MATERIAL FOR THIS EXERCISE
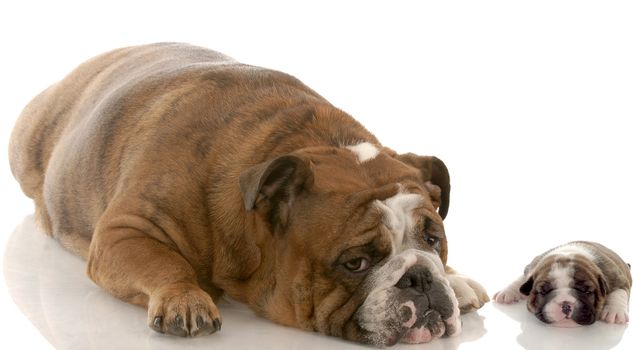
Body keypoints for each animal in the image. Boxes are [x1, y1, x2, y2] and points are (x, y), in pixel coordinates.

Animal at [7, 43, 486, 344]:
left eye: (433, 240)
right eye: (355, 263)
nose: (420, 277)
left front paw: (454, 278)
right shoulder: (123, 232)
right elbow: (163, 262)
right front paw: (185, 298)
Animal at [496, 241, 628, 326]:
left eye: (586, 291)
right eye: (543, 291)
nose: (565, 304)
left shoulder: (619, 279)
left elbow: (619, 293)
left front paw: (615, 312)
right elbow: (522, 279)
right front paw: (508, 291)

PROBLEM DETAILS
Print exactly the lines of the records from the one containing "nose: (420, 277)" through the end, and nothing besides them.

COMPLETED TASK
nose: (420, 277)
left front paw: (454, 278)
right shoulder: (123, 232)
right elbow: (163, 262)
right front paw: (185, 298)
Animal at [496, 241, 628, 326]:
left eye: (586, 291)
right eye: (543, 291)
nose: (565, 304)
left shoulder: (619, 279)
left elbow: (619, 293)
left front paw: (615, 312)
right elbow: (522, 279)
right front paw: (508, 291)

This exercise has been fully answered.